Decision tree learning uses a decision tree (as a predictive model) to go from observations about an item (represented in the branches) to conclusions about the item's target value (represented in the leaves).

Related image

information gain
Firstly, we need to talk about what is entropy and conditional entropy.

we assume that probability distribution of X is:

$P\left ( X= x_{i} \right )= p_{i},i=1,2,...,n$
hence we have entropy (A measure of the amount of information, higher means more important):

$H\left ( p \right )= -\sum_{i=1}^{n}p_{i}logp_{i}$

conditional entropy :

$H\left ( Y\mid X \right )= -\sum_{i=1}^{n}p_{i}H\left ( Y\mid X = x_{i}\right )$

information gain:

$g\left ( D,A \right )= H\left ( D\right )- H\left ( D\mid A \right )$

information gain ratio

information gain is based on your training set, it doesn't have absolute meaning, we prefer to use information gain ratio to correct it.

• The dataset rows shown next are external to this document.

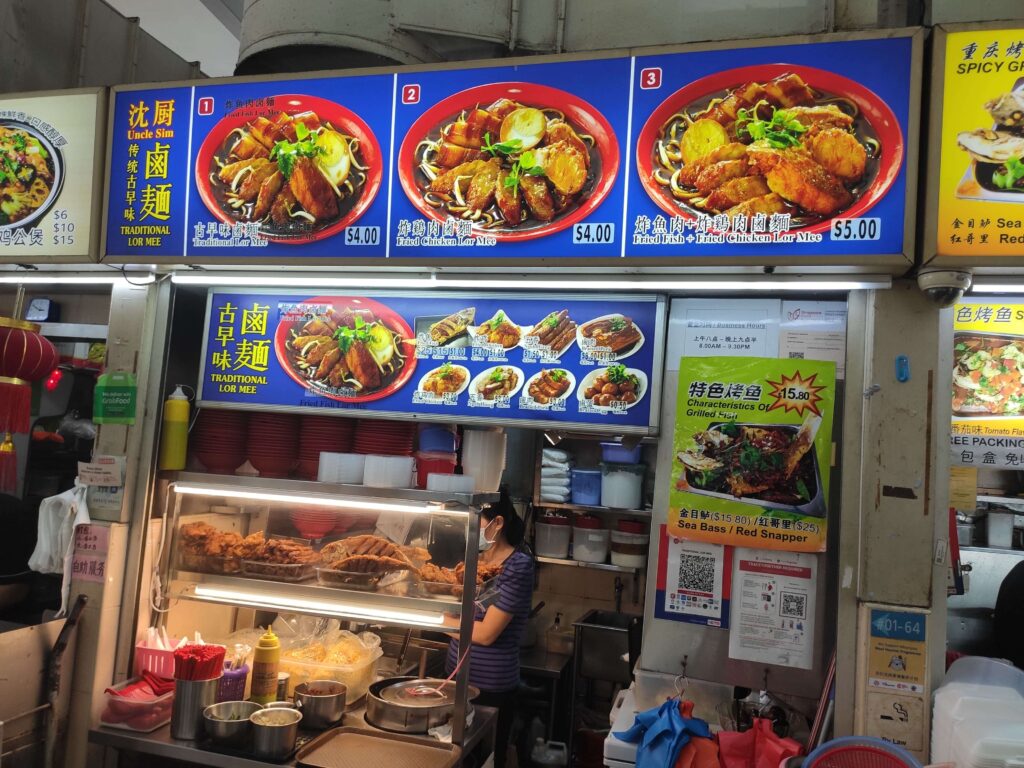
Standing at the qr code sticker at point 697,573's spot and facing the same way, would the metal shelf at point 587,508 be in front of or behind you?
behind

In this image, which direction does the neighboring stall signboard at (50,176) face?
toward the camera

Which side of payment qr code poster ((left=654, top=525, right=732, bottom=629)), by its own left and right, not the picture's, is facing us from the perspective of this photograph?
front

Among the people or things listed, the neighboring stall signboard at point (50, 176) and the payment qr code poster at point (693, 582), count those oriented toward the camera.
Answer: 2

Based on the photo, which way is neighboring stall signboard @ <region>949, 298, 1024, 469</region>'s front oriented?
toward the camera

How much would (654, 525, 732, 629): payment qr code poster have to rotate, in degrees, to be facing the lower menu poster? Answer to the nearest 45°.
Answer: approximately 90° to its right

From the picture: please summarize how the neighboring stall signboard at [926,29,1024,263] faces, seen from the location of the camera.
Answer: facing the viewer

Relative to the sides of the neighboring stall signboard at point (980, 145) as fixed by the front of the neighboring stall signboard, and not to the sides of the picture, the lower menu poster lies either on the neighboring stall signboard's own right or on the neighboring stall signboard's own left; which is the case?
on the neighboring stall signboard's own right
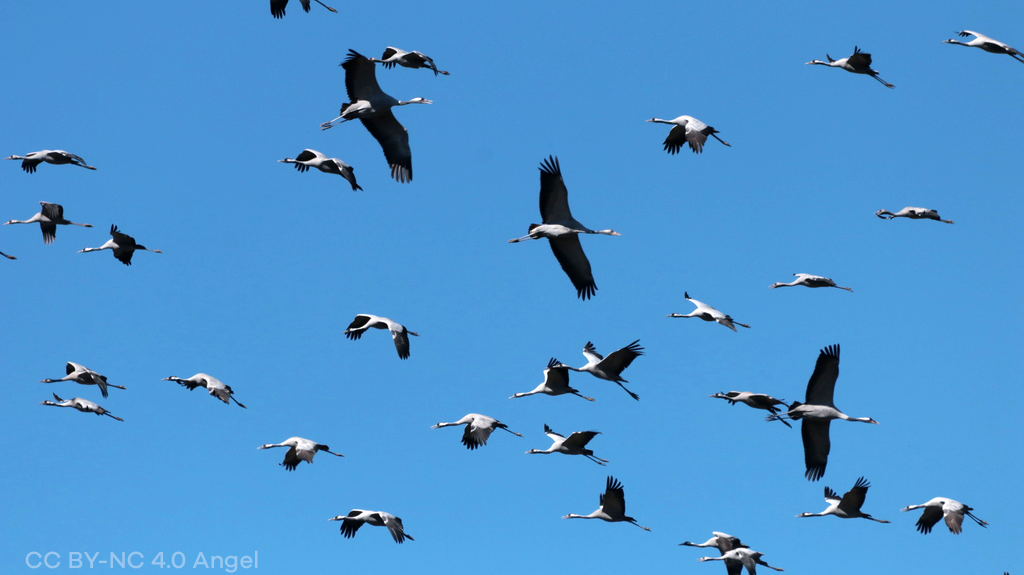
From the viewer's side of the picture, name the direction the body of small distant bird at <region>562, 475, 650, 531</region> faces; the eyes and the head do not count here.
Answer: to the viewer's left

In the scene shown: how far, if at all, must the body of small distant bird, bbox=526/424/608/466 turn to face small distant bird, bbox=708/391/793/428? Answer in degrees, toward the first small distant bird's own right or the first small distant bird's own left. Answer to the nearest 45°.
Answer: approximately 180°

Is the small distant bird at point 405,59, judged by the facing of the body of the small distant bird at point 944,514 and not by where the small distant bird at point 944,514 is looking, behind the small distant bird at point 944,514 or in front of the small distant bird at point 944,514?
in front

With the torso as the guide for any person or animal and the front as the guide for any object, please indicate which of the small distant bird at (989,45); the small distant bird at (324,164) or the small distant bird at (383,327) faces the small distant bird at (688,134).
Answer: the small distant bird at (989,45)

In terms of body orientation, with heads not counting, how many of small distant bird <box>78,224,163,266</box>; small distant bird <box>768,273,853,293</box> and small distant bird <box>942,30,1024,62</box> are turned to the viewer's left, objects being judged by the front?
3

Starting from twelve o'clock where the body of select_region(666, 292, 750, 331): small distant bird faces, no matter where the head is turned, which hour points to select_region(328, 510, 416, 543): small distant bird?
select_region(328, 510, 416, 543): small distant bird is roughly at 12 o'clock from select_region(666, 292, 750, 331): small distant bird.

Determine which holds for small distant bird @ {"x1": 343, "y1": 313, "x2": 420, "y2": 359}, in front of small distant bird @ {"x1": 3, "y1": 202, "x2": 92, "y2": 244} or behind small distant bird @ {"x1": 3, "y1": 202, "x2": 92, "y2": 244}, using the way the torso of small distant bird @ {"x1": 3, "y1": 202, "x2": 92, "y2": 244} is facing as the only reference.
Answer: behind

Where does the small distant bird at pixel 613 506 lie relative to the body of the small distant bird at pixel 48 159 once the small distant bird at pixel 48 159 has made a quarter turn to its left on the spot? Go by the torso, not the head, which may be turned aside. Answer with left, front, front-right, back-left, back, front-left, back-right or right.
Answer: left

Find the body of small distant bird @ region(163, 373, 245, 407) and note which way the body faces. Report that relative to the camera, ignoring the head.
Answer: to the viewer's left

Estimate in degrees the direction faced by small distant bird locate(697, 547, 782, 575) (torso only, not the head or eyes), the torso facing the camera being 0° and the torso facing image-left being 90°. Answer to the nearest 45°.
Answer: approximately 90°

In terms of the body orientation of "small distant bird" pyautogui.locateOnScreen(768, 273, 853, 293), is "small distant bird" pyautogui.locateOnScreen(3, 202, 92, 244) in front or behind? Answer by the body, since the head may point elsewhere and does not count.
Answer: in front

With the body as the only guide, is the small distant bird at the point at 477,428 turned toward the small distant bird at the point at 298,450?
yes

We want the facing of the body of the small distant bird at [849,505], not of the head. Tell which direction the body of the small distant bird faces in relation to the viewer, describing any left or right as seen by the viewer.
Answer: facing to the left of the viewer
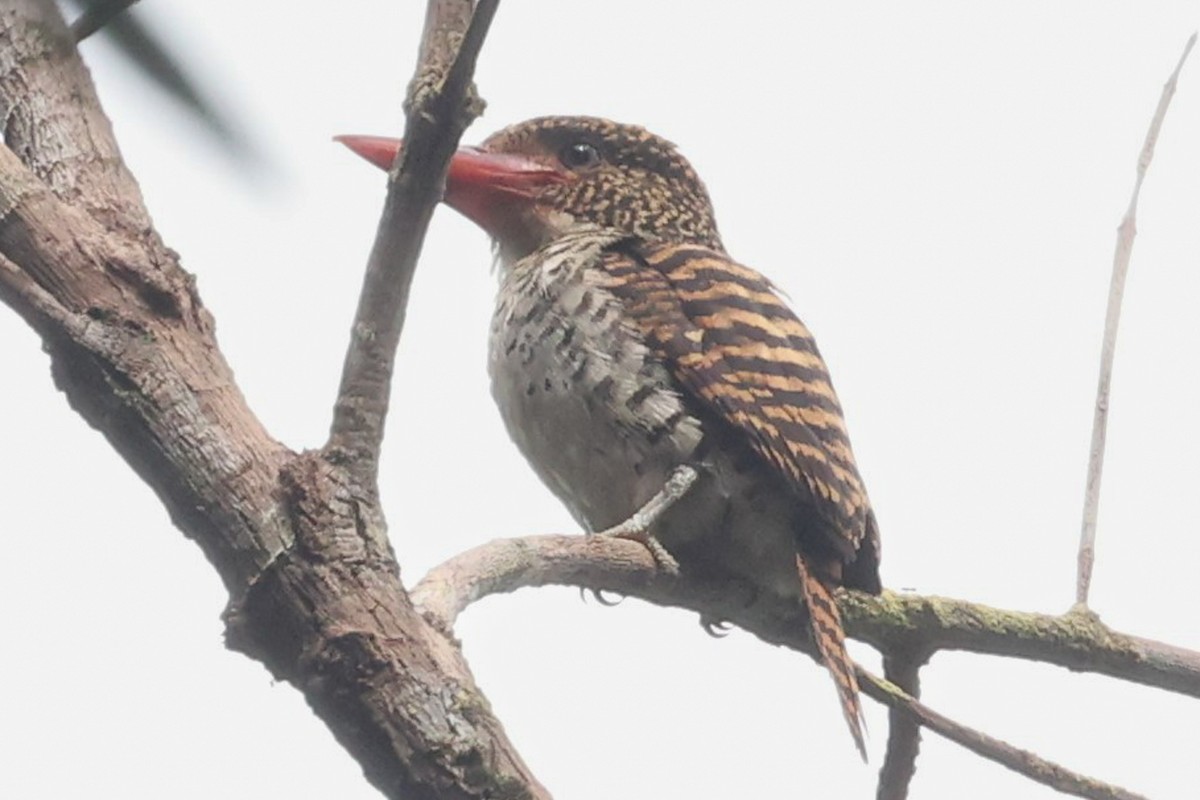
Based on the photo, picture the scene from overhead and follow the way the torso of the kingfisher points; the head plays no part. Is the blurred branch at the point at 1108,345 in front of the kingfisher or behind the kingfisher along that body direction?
behind

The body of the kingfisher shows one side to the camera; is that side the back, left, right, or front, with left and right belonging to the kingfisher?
left

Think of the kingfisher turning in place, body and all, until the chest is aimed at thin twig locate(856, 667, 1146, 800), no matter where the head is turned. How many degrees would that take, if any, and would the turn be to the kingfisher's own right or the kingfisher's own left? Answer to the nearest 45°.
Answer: approximately 135° to the kingfisher's own left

$g_{R}\left ( D,A \right )= \frac{g(D,A)}{H(D)}$

Three main algorithms:

ID3

ID3 (Examples, Target_Attribute, Attributes)
    Create a root node for the tree
    If all examples are positive, Return the single-node tree Root, with label = +.
    If all examples are negative, Return the single-node tree Root, with label = -.
    If number of predicting attributes is empty, then Return the single node tree Root,
    with label = most common value of the target attribute in the examples.
    Otherwise Begin
        A ← The Attribute that best classifies examples(highest information gain).
        Decision Tree attribute for Root = A.
        For each possible value,  $v i$ , of A,
            Add a new tree branch below Root, corresponding to the test A =  $v i$ .
            Let Examples( $v i$ ) be the subset of examples that have the value  $v i$  for A
            If Examples( $v i$ ) is empty
                Then below this new branch add a leaf node with label = most common target value in the examples
            Else below this new branch add the subtree ID3 (Examples( $v i$ ), Target_Attribute, Attributes – {A})
    End
    Return Root

C4.5

Same process as ID3 execpt C4.5 use highest information gain ratio as the measure to choose the attribute that best classifies examples

CART

Classification and regression trees (CART) are a non-parametric decision tree learning technique that produces either classification or regression trees, depending on whether the dependent variable is categorical or numeric, respectively.

Decision trees are formed by a collection of rules based on variables in the modeling data set:

Rules based on variables' values are selected to get the best split to differentiate observations based on the dependent variable
Once a rule(gini impurity usually) is selected and splits a node into two, the same process is applied to each "child" node (i.e. it is a recursive procedure)
Splitting stops when CART detects no further gain can be made, or some pre-set stopping rules are met. (Alternatively, the data are split as much as possible and then the tree is later pruned.)

Pruning

Pruning is a technique in machine learning that reduces the size of decision trees by removing sections of the tree that provide little power to classify instances. Pruning reduces the complexity of the final classifier, and hence improves predictive accuracy by the reduction of overfitting.